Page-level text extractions

----------------

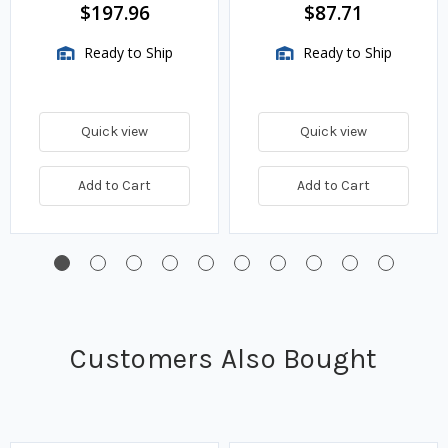
BTU/HR
$197.96
$87.71
Ready to Ship
Ready to Ship
Quick view
Quick view
Add to Cart
Add to Cart
Customers Also Bought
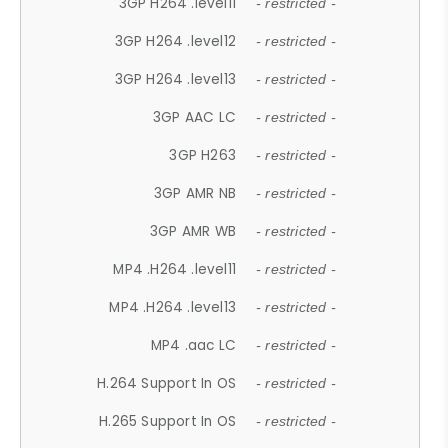
3GP H264 .level11
- restricted -
3GP H264 .level12
- restricted -
3GP H264 .level13
- restricted -
3GP AAC LC
- restricted -
3GP H263
- restricted -
3GP AMR NB
- restricted -
3GP AMR WB
- restricted -
MP4 .H264 .level11
- restricted -
MP4 .H264 .level13
- restricted -
MP4 .aac LC
- restricted -
H.264 Support In OS
- restricted -
H.265 Support In OS
- restricted -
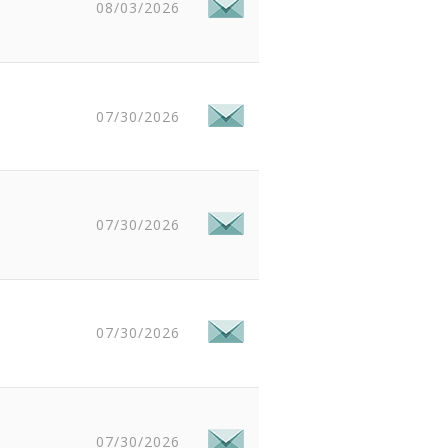
08/03/2026
07/30/2026
07/30/2026
07/30/2026
07/30/2026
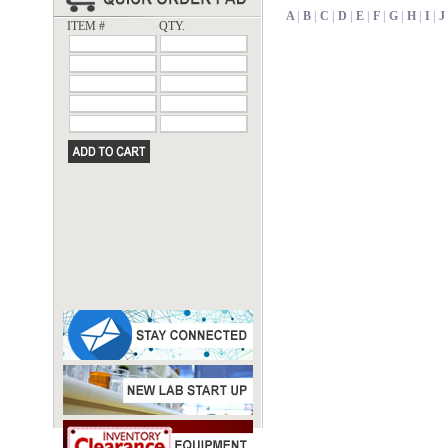
A
|
B
|
C
|
D
|
E
|
F
|
G
|
H
|
I
|
J
ITEM #
QTY.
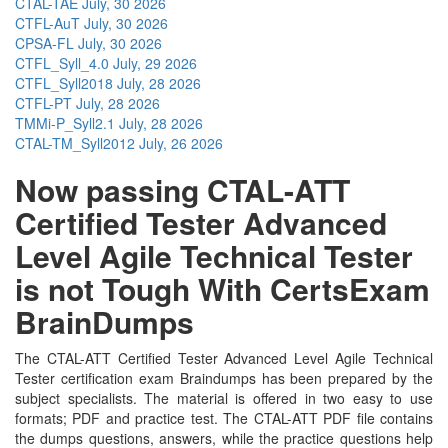
CTAL-TAE
July, 30 2026
CTFL-AuT
July, 30 2026
CPSA-FL
July, 30 2026
CTFL_Syll_4.0
July, 29 2026
CTFL_Syll2018
July, 28 2026
CTFL-PT
July, 28 2026
TMMi-P_Syll2.1
July, 28 2026
CTAL-TM_Syll2012
July, 26 2026
Now passing CTAL-ATT
Certified Tester Advanced
Level Agile Technical Tester
is not Tough With CertsExam
BrainDumps
The CTAL-ATT Certified Tester Advanced Level Agile Technical
Tester certification exam Braindumps has been prepared by the
subject specialists. The material is offered in two easy to use
formats; PDF and practice test. The CTAL-ATT PDF file contains
the dumps questions, answers, while the practice questions help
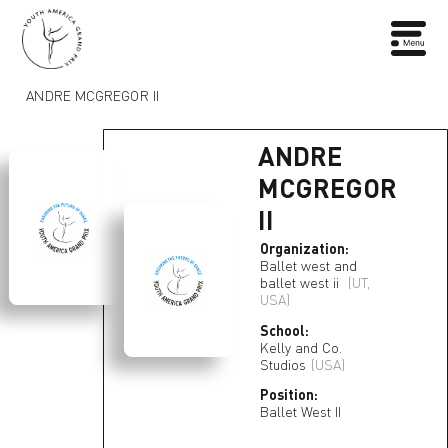
ANDRE MCGREGOR II
ANDRE
MCGREGOR
II
Organization:
Ballet west and
ballet west ii
(UT,
USA)
School:
Kelly and Co.
Studios
(USA)
Position:
Ballet West II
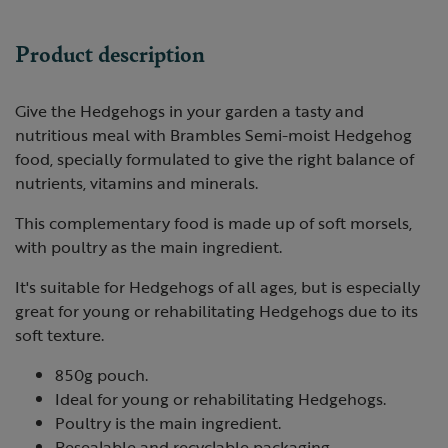
Product description
Give the Hedgehogs in your garden a tasty and
nutritious meal with Brambles Semi-moist Hedgehog
food, specially formulated to give the right balance of
nutrients, vitamins and minerals.
This complementary food is made up of soft morsels,
with poultry as the main ingredient.
It's suitable for Hedgehogs of all ages, but is especially
great for young or rehabilitating Hedgehogs due to its
soft texture.
850g pouch.
Ideal for young or rehabilitating Hedgehogs.
Poultry is the main ingredient.
Resealable and recyclable packaging.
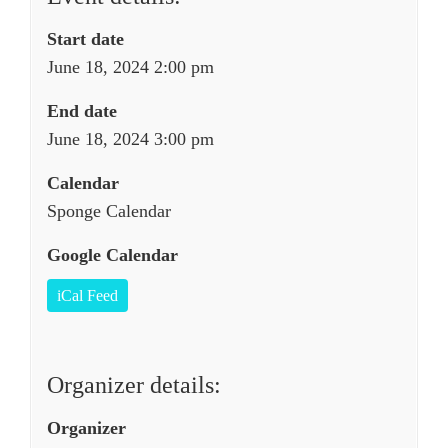
Start date
June 18, 2024 2:00 pm
End date
June 18, 2024 3:00 pm
Calendar
Sponge Calendar
Google Calendar
iCal Feed
Organizer details:
Organizer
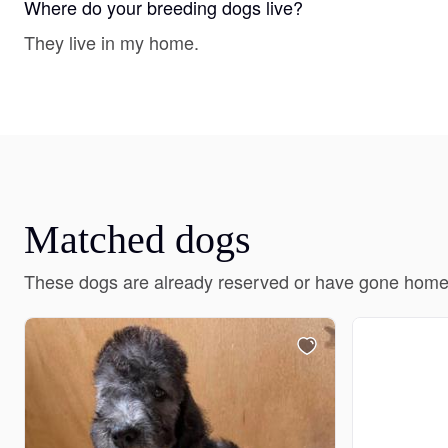
Where do your breeding dogs live?
They live in my home.
Matched dogs
These dogs are already reserved or have gone home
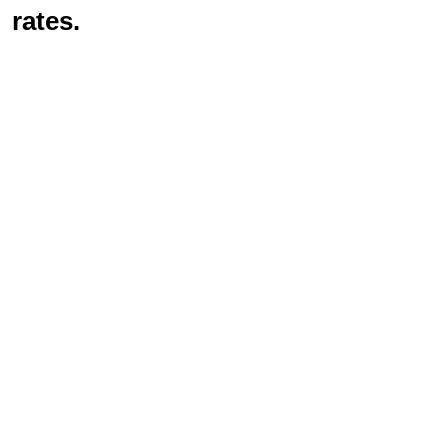
rates.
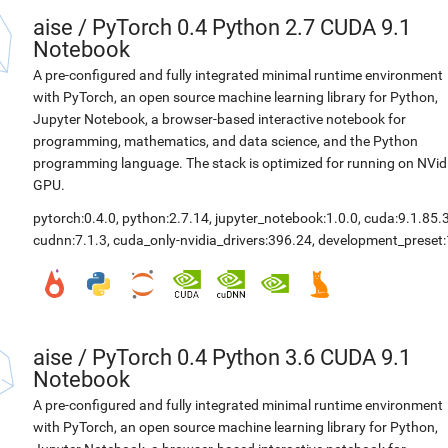
aise
/
PyTorch 0.4 Python 2.7 CUDA 9.1
Notebook
A pre-configured and fully integrated minimal runtime environment
with PyTorch, an open source machine learning library for Python,
Jupyter Notebook, a browser-based interactive notebook for
programming, mathematics, and data science, and the Python
programming language. The stack is optimized for running on NVid
GPU.
pytorch:0.4.0
,
python:2.7.14
,
jupyter_notebook:1.0.0
,
cuda:9.1.85.
cudnn:7.1.3
,
cuda_only-nvidia_drivers:396.24
,
development_preset:
aise
/
PyTorch 0.4 Python 3.6 CUDA 9.1
Notebook
A pre-configured and fully integrated minimal runtime environment
with PyTorch, an open source machine learning library for Python,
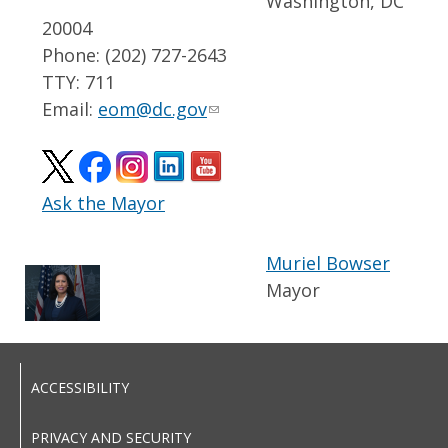
Washington, DC
20004
Phone: (202) 727-2643
TTY: 711
Email:
eom@dc.gov
Ask the Mayor
Muriel Bowser
Mayor
ACCESSIBILITY
PRIVACY AND SECURITY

----------------

* **Activity**
Rewrite the part of the records that opens with the line containing "Washington, DC" and closes at the end of the records, changing "Phone" to "Telephone" and leaving everything else the same.

* **Your solution**
Washington, DC
20004
Telephone: (202) 727-2643
TTY: 711
Email:
eom@dc.gov
Ask the Mayor
Muriel Bowser
Mayor
ACCESSIBILITY
PRIVACY AND SECURITY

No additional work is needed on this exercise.